**INFORMATION SHOWN**
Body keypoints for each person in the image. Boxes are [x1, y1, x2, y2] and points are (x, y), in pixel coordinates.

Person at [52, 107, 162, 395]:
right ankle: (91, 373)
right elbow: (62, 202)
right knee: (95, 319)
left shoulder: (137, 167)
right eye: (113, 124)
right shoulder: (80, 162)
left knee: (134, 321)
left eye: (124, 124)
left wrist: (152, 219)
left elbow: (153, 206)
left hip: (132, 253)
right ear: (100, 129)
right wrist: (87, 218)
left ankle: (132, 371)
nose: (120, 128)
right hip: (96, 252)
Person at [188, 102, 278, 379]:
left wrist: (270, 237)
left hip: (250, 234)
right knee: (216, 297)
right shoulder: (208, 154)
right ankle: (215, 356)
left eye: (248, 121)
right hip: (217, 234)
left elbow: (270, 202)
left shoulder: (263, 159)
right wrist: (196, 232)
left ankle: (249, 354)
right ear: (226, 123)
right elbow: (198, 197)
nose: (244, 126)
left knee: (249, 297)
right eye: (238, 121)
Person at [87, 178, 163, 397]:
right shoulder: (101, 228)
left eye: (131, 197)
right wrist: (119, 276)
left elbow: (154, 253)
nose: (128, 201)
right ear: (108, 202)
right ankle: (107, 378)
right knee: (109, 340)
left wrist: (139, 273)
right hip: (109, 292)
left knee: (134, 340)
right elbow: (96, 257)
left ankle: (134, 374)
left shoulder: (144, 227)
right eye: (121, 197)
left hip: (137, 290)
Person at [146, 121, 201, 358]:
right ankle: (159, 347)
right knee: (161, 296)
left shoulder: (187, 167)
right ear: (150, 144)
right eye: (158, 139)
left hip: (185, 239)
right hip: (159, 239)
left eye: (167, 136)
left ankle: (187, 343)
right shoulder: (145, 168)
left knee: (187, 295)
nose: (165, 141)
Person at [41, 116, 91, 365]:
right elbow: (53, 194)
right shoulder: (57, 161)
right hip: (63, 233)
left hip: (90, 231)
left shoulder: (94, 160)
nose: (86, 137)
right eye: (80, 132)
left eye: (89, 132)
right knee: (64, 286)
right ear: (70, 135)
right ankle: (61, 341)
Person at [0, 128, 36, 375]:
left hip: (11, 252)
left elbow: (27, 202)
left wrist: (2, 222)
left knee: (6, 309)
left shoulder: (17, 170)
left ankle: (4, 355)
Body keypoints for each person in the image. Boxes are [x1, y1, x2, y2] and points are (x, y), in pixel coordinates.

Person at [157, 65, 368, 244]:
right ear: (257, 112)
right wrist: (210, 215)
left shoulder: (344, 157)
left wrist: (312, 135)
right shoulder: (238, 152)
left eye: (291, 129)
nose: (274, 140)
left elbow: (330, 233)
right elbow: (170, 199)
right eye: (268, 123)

**EXERCISE PROMPT**
What lines in the data above contain the word "ankle"? Show them all.

**RESPONSE BELOW**
right ankle: (91, 373)
left ankle: (132, 371)
right ankle: (215, 356)
left ankle: (249, 354)
right ankle: (107, 378)
left ankle: (134, 374)
right ankle: (159, 347)
left ankle: (187, 343)
right ankle: (61, 341)
left ankle: (4, 355)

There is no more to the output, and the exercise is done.